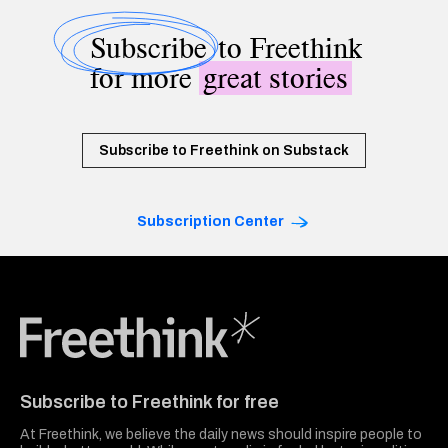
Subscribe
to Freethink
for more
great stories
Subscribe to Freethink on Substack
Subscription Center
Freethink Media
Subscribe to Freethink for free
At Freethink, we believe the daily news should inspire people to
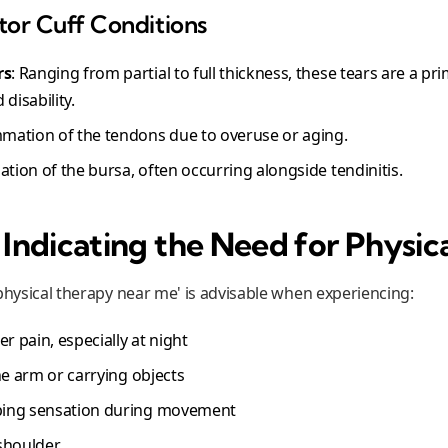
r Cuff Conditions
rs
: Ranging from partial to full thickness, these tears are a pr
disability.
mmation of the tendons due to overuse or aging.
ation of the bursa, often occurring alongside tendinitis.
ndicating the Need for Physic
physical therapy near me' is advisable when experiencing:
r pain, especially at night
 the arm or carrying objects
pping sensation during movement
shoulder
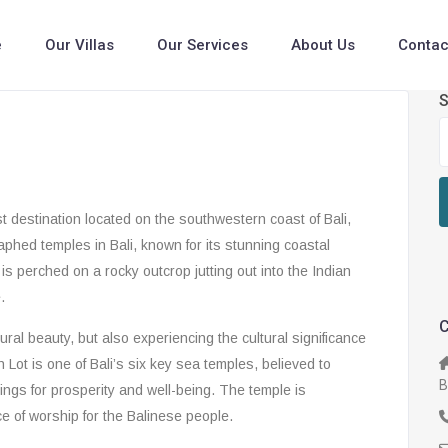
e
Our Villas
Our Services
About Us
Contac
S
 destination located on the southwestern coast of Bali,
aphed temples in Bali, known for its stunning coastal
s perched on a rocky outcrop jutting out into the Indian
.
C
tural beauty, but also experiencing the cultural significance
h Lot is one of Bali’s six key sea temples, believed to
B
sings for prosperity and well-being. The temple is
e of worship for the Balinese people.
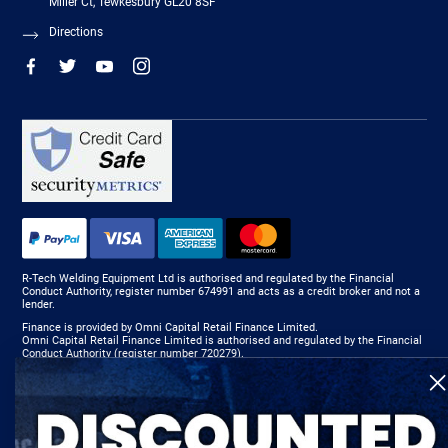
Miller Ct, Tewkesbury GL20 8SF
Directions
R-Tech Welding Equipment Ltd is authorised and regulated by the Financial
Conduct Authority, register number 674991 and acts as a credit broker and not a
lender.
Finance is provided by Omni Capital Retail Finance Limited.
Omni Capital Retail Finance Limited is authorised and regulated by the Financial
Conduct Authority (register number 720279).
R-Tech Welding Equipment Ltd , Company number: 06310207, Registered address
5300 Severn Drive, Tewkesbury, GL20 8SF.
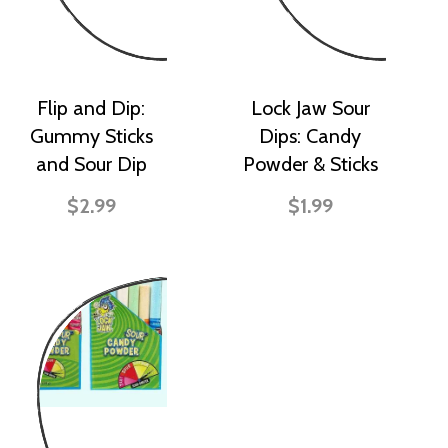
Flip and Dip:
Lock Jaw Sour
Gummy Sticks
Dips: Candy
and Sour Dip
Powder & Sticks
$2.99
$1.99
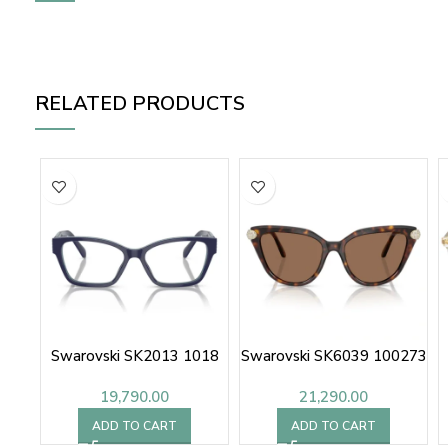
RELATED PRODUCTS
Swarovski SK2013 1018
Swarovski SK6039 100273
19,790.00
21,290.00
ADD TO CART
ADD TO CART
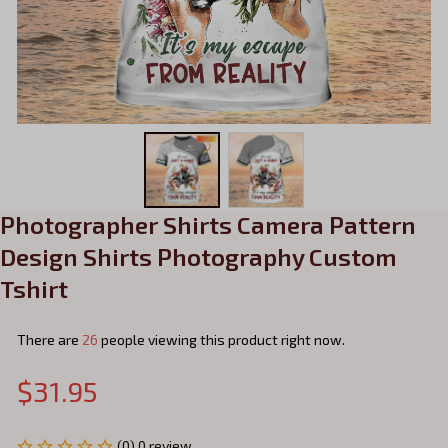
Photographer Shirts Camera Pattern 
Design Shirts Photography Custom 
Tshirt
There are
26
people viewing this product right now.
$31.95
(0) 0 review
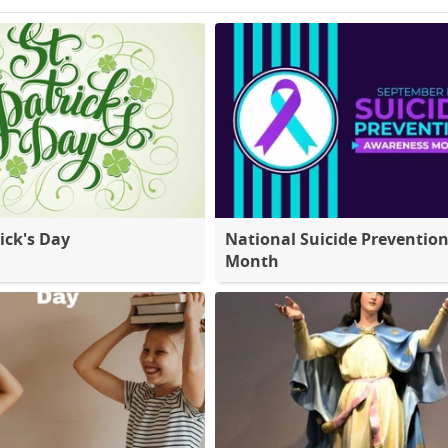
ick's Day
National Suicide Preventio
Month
++++++++++
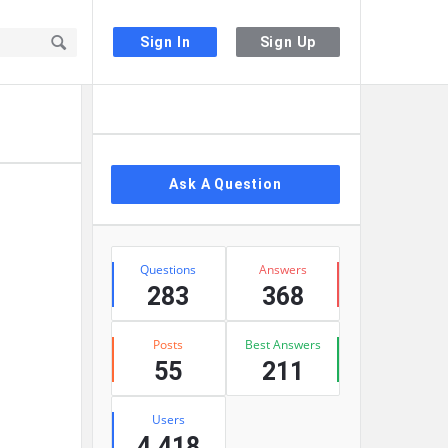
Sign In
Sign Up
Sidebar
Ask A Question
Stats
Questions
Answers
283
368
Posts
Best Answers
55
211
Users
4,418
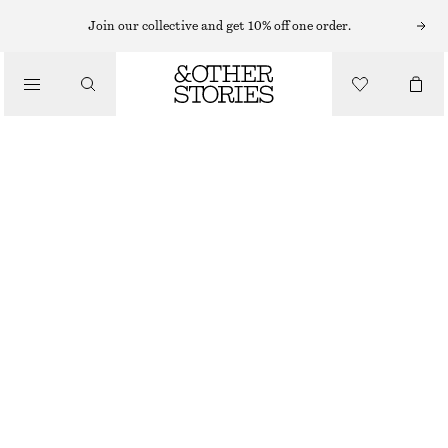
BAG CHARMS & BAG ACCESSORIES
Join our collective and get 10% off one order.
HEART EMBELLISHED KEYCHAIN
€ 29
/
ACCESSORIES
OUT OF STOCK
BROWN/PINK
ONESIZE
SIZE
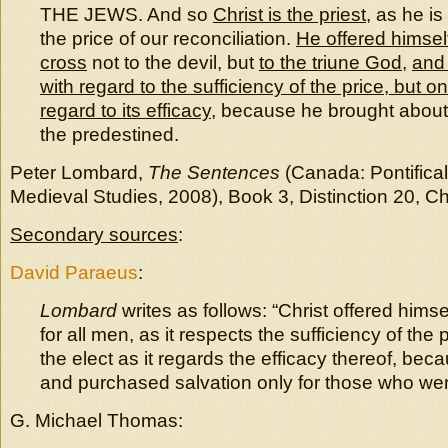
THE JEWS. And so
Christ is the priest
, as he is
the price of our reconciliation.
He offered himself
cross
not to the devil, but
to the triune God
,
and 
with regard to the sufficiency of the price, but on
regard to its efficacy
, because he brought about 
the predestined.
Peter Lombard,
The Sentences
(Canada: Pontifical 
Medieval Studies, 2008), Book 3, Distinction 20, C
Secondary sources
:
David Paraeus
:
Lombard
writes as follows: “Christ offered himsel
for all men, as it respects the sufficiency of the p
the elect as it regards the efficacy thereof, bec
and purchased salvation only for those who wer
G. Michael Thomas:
++++++++++
PROBLEM REQUIREMENTS: Count the lines in the rows above that contain the string "Omni", treating uppercase and lowercase as different. Reply with the number alone.

OUTPUT: 2